Give back the entries exactly as they read, leaving each image out.

Source data: Begin

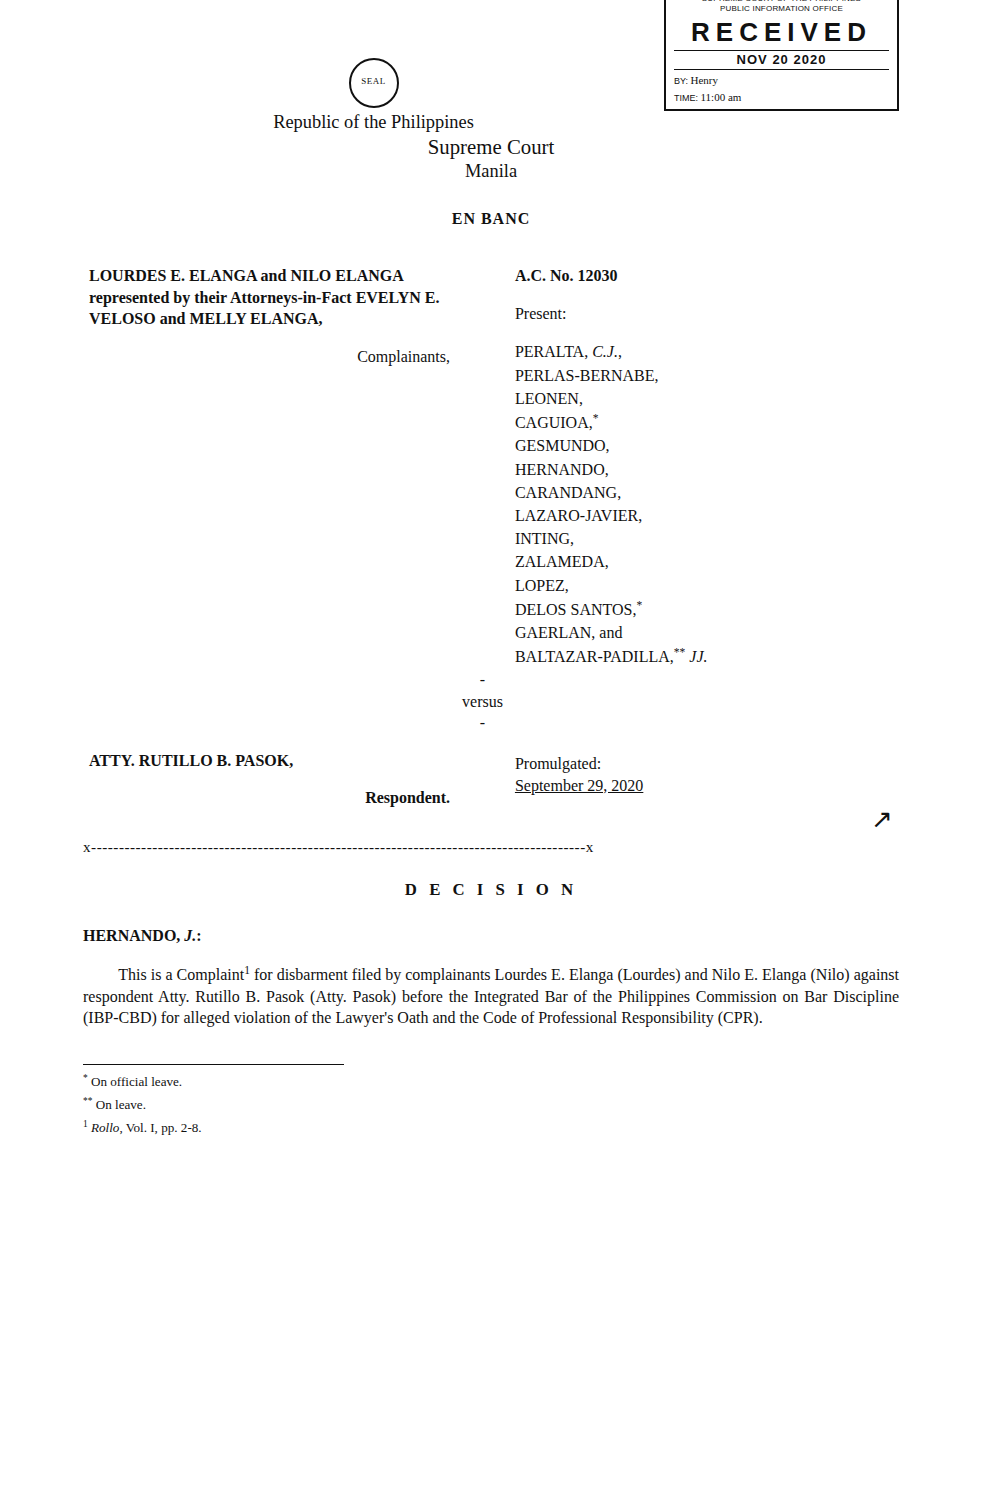SUPREME COURT OF THE PHILIPPINES
PUBLIC INFORMATION OFFICE
RECEIVED
NOV 20 2020
BY: Henry
TIME: 11:00 am
SEAL
Republic of the Philippines
Supreme Court
Manila
EN BANC
| LOURDES E. ELANGA and NILO ELANGA represented by their Attorneys-in-Fact EVELYN E. VELOSO and MELLY ELANGA, Complainants, | | A.C. No. 12030 Present: PERALTA, C.J. , PERLAS-BERNABE, LEONEN, CAGUIOA, * GESMUNDO, HERNANDO, CARANDANG, LAZARO-JAVIER, INTING, ZALAMEDA, LOPEZ, DELOS SANTOS, * GAERLAN, and BALTAZAR-PADILLA, ** JJ. |
| | - versus - | |
| ATTY. RUTILLO B. PASOK, Respondent. | | Promulgated: September 29, 2020 ↗ |
x-----------------------------------------------------------------------------------------x
D E C I S I O N
HERNANDO, J.:
This is a Complaint1 for disbarment filed by complainants Lourdes E. Elanga (Lourdes) and Nilo E. Elanga (Nilo) against respondent Atty. Rutillo B. Pasok (Atty. Pasok) before the Integrated Bar of the Philippines Commission on Bar Discipline (IBP-CBD) for alleged violation of the Lawyer's Oath and the Code of Professional Responsibility (CPR).
* On official leave.
** On leave.
1 Rollo, Vol. I, pp. 2-8.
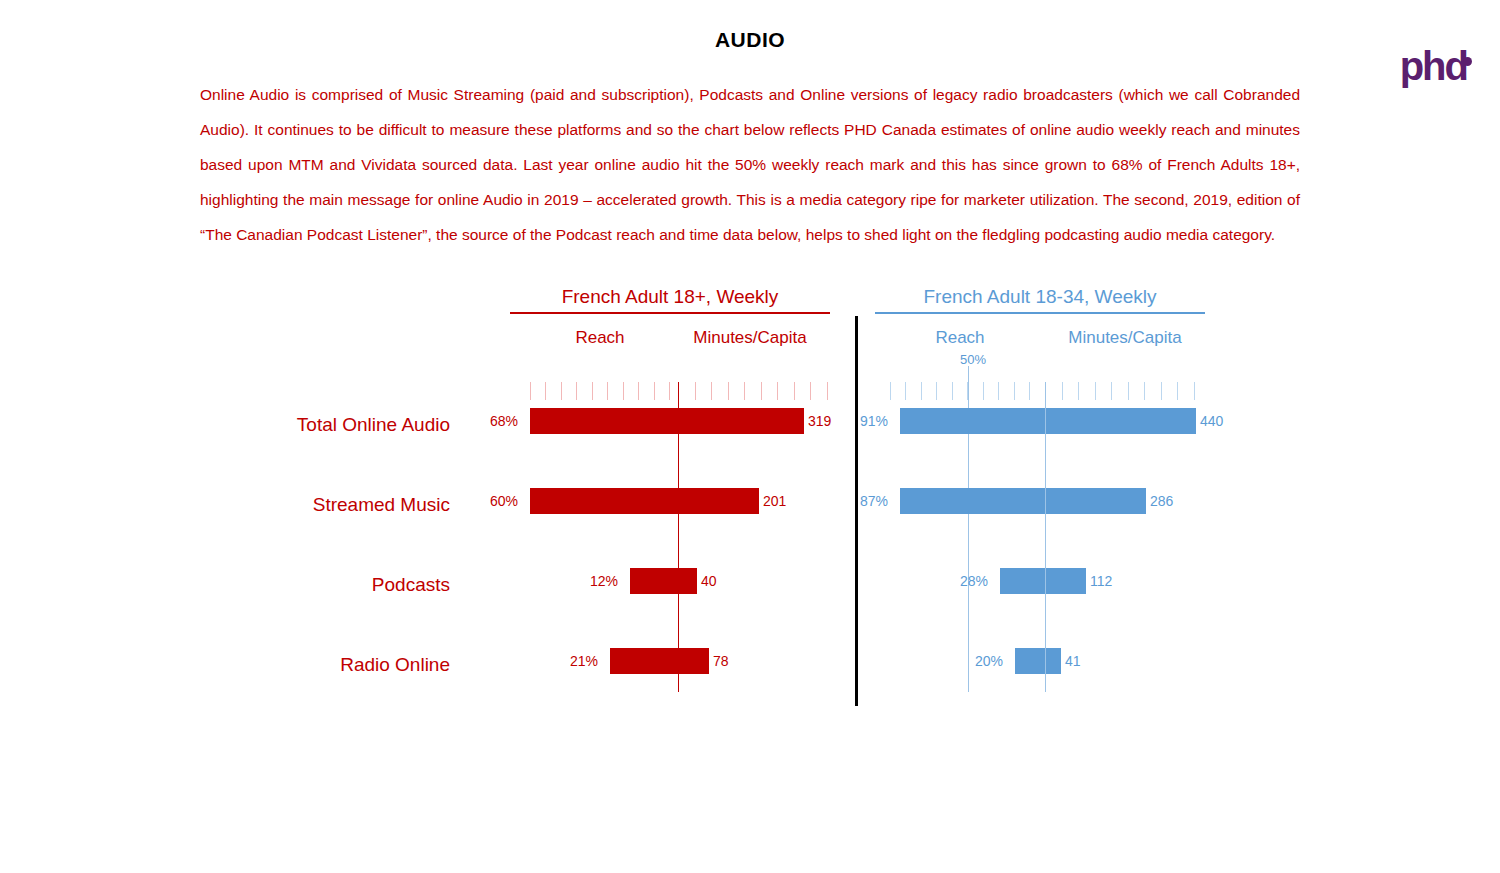phd
AUDIO
Online Audio is comprised of Music Streaming (paid and subscription), Podcasts and Online versions of legacy radio broadcasters (which we call Cobranded Audio). It continues to be difficult to measure these platforms and so the chart below reflects PHD Canada estimates of online audio weekly reach and minutes based upon MTM and Vividata sourced data. Last year online audio hit the 50% weekly reach mark and this has since grown to 68% of French Adults 18+, highlighting the main message for online Audio in 2019 – accelerated growth. This is a media category ripe for marketer utilization. The second, 2019, edition of “The Canadian Podcast Listener”, the source of the Podcast reach and time data below, helps to shed light on the fledgling podcasting audio media category.
French Adult 18+, Weekly
French Adult 18-34, Weekly
Reach
Minutes/Capita
Reach
Minutes/Capita
50%
Total Online Audio
Streamed Music
Podcasts
Radio Online
68%
319 91%
440 60%
201 87%
286 12%
40 28%
112 21%
78 20%
41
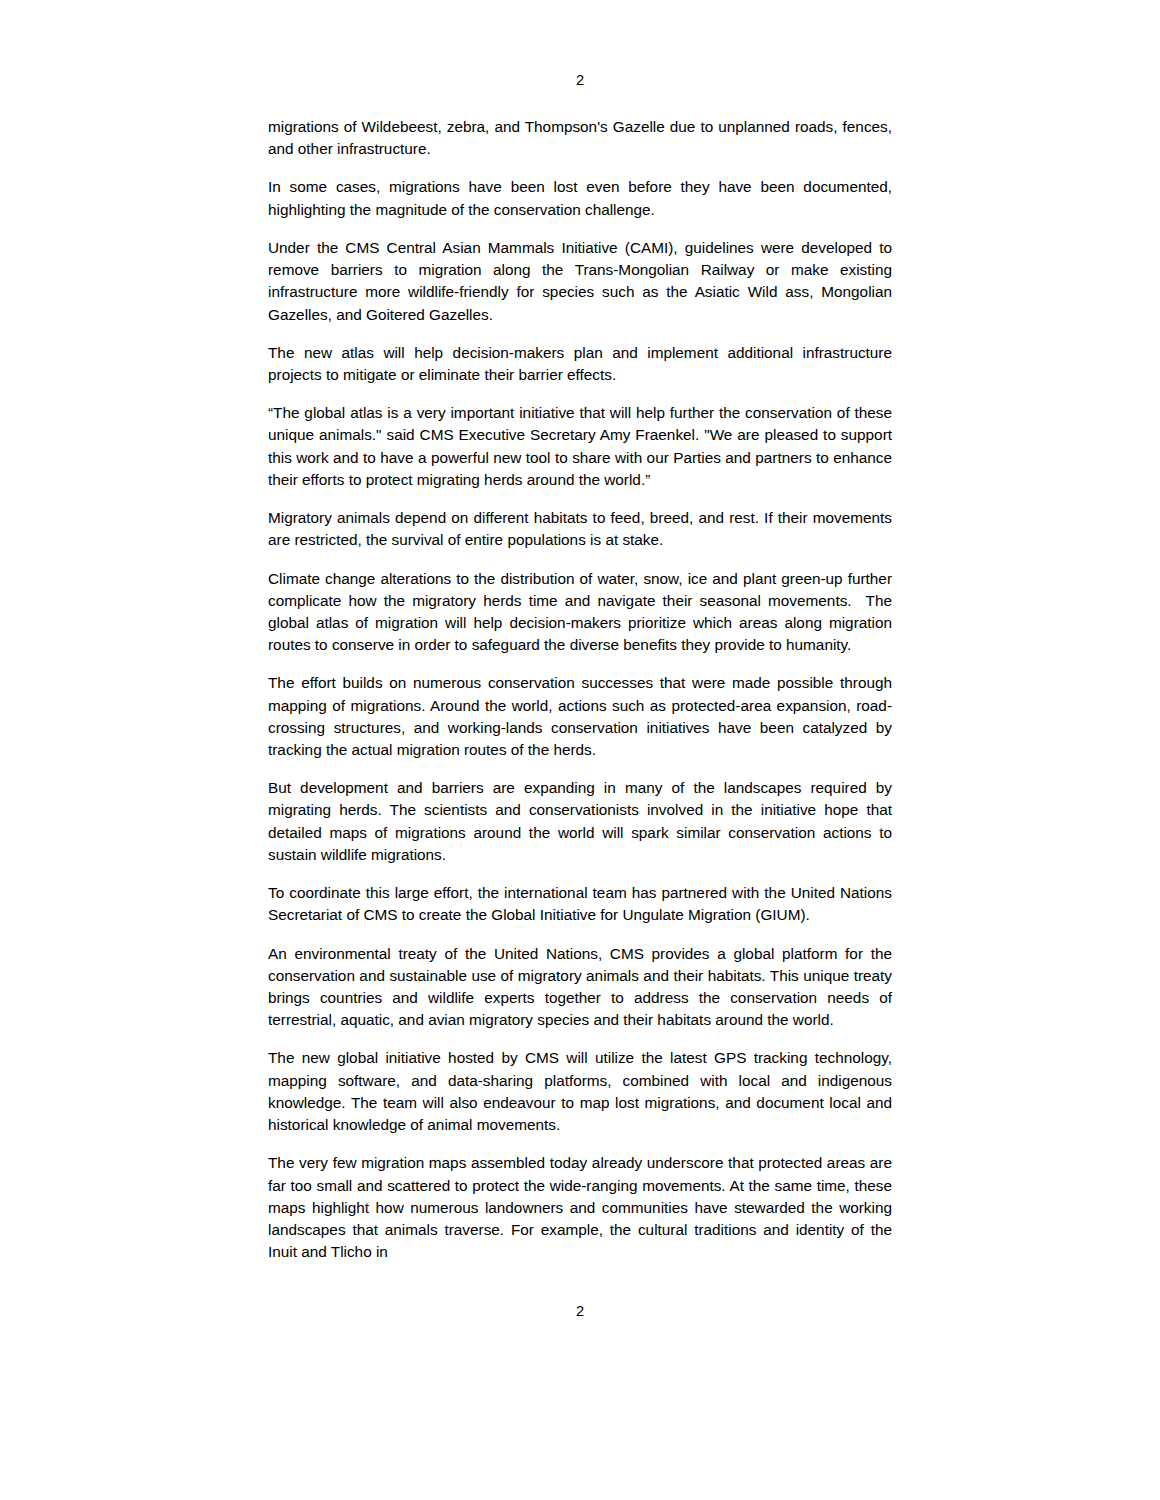2
migrations of Wildebeest, zebra, and Thompson's Gazelle due to unplanned roads, fences, and other infrastructure.
In some cases, migrations have been lost even before they have been documented, highlighting the magnitude of the conservation challenge.
Under the CMS Central Asian Mammals Initiative (CAMI), guidelines were developed to remove barriers to migration along the Trans-Mongolian Railway or make existing infrastructure more wildlife-friendly for species such as the Asiatic Wild ass, Mongolian Gazelles, and Goitered Gazelles.
The new atlas will help decision-makers plan and implement additional infrastructure projects to mitigate or eliminate their barrier effects.
“The global atlas is a very important initiative that will help further the conservation of these unique animals." said CMS Executive Secretary Amy Fraenkel. "We are pleased to support this work and to have a powerful new tool to share with our Parties and partners to enhance their efforts to protect migrating herds around the world.”
Migratory animals depend on different habitats to feed, breed, and rest. If their movements are restricted, the survival of entire populations is at stake.
Climate change alterations to the distribution of water, snow, ice and plant green-up further complicate how the migratory herds time and navigate their seasonal movements. The global atlas of migration will help decision-makers prioritize which areas along migration routes to conserve in order to safeguard the diverse benefits they provide to humanity.
The effort builds on numerous conservation successes that were made possible through mapping of migrations. Around the world, actions such as protected-area expansion, road-crossing structures, and working-lands conservation initiatives have been catalyzed by tracking the actual migration routes of the herds.
But development and barriers are expanding in many of the landscapes required by migrating herds. The scientists and conservationists involved in the initiative hope that detailed maps of migrations around the world will spark similar conservation actions to sustain wildlife migrations.
To coordinate this large effort, the international team has partnered with the United Nations Secretariat of CMS to create the Global Initiative for Ungulate Migration (GIUM).
An environmental treaty of the United Nations, CMS provides a global platform for the conservation and sustainable use of migratory animals and their habitats. This unique treaty brings countries and wildlife experts together to address the conservation needs of terrestrial, aquatic, and avian migratory species and their habitats around the world.
The new global initiative hosted by CMS will utilize the latest GPS tracking technology, mapping software, and data-sharing platforms, combined with local and indigenous knowledge. The team will also endeavour to map lost migrations, and document local and historical knowledge of animal movements.
The very few migration maps assembled today already underscore that protected areas are far too small and scattered to protect the wide-ranging movements. At the same time, these maps highlight how numerous landowners and communities have stewarded the working landscapes that animals traverse. For example, the cultural traditions and identity of the Inuit and Tlicho in
2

Source data: End

Written answer:
SUPREME COURT OF THE PHILIPPINES
PUBLIC INFORMATION OFFICE
RECEIVED
NOV 20 2020
BY: Henry
TIME: 11:00 am
SEAL
Republic of the Philippines
Supreme Court
Manila
EN BANC
| LOURDES E. ELANGA and NILO ELANGA represented by their Attorneys-in-Fact EVELYN E. VELOSO and MELLY ELANGA, Complainants, | | A.C. No. 12030 Present: PERALTA, C.J. , PERLAS-BERNABE, LEONEN, CAGUIOA, * GESMUNDO, HERNANDO, CARANDANG, LAZARO-JAVIER, INTING, ZALAMEDA, LOPEZ, DELOS SANTOS, * GAERLAN, and BALTAZAR-PADILLA, ** JJ. |
| | - versus - | |
| ATTY. RUTILLO B. PASOK, Respondent. | | Promulgated: September 29, 2020 ↗ |
x-----------------------------------------------------------------------------------------x
D E C I S I O N
HERNANDO, J.:
This is a Complaint1 for disbarment filed by complainants Lourdes E. Elanga (Lourdes) and Nilo E. Elanga (Nilo) against respondent Atty. Rutillo B. Pasok (Atty. Pasok) before the Integrated Bar of the Philippines Commission on Bar Discipline (IBP-CBD) for alleged violation of the Lawyer's Oath and the Code of Professional Responsibility (CPR).
* On official leave.
** On leave.
1 Rollo, Vol. I, pp. 2-8.
phd
AUDIO
Online Audio is comprised of Music Streaming (paid and subscription), Podcasts and Online versions of legacy radio broadcasters (which we call Cobranded Audio). It continues to be difficult to measure these platforms and so the chart below reflects PHD Canada estimates of online audio weekly reach and minutes based upon MTM and Vividata sourced data. Last year online audio hit the 50% weekly reach mark and this has since grown to 68% of French Adults 18+, highlighting the main message for online Audio in 2019 – accelerated growth. This is a media category ripe for marketer utilization. The second, 2019, edition of “The Canadian Podcast Listener”, the source of the Podcast reach and time data below, helps to shed light on the fledgling podcasting audio media category.
French Adult 18+, Weekly
French Adult 18-34, Weekly
Reach
Minutes/Capita
Reach
Minutes/Capita
50%
Total Online Audio
Streamed Music
Podcasts
Radio Online
68%
319 91%
440 60%
201 87%
286 12%
40 28%
112 21%
78 20%
41
2
migrations of Wildebeest, zebra, and Thompson's Gazelle due to unplanned roads, fences, and other infrastructure.
In some cases, migrations have been lost even before they have been documented, highlighting the magnitude of the conservation challenge.
Under the CMS Central Asian Mammals Initiative (CAMI), guidelines were developed to remove barriers to migration along the Trans-Mongolian Railway or make existing infrastructure more wildlife-friendly for species such as the Asiatic Wild ass, Mongolian Gazelles, and Goitered Gazelles.
The new atlas will help decision-makers plan and implement additional infrastructure projects to mitigate or eliminate their barrier effects.
“The global atlas is a very important initiative that will help further the conservation of these unique animals." said CMS Executive Secretary Amy Fraenkel. "We are pleased to support this work and to have a powerful new tool to share with our Parties and partners to enhance their efforts to protect migrating herds around the world.”
Migratory animals depend on different habitats to feed, breed, and rest. If their movements are restricted, the survival of entire populations is at stake.
Climate change alterations to the distribution of water, snow, ice and plant green-up further complicate how the migratory herds time and navigate their seasonal movements. The global atlas of migration will help decision-makers prioritize which areas along migration routes to conserve in order to safeguard the diverse benefits they provide to humanity.
The effort builds on numerous conservation successes that were made possible through mapping of migrations. Around the world, actions such as protected-area expansion, road-crossing structures, and working-lands conservation initiatives have been catalyzed by tracking the actual migration routes of the herds.
But development and barriers are expanding in many of the landscapes required by migrating herds. The scientists and conservationists involved in the initiative hope that detailed maps of migrations around the world will spark similar conservation actions to sustain wildlife migrations.
To coordinate this large effort, the international team has partnered with the United Nations Secretariat of CMS to create the Global Initiative for Ungulate Migration (GIUM).
An environmental treaty of the United Nations, CMS provides a global platform for the conservation and sustainable use of migratory animals and their habitats. This unique treaty brings countries and wildlife experts together to address the conservation needs of terrestrial, aquatic, and avian migratory species and their habitats around the world.
The new global initiative hosted by CMS will utilize the latest GPS tracking technology, mapping software, and data-sharing platforms, combined with local and indigenous knowledge. The team will also endeavour to map lost migrations, and document local and historical knowledge of animal movements.
The very few migration maps assembled today already underscore that protected areas are far too small and scattered to protect the wide-ranging movements. At the same time, these maps highlight how numerous landowners and communities have stewarded the working landscapes that animals traverse. For example, the cultural traditions and identity of the Inuit and Tlicho in
2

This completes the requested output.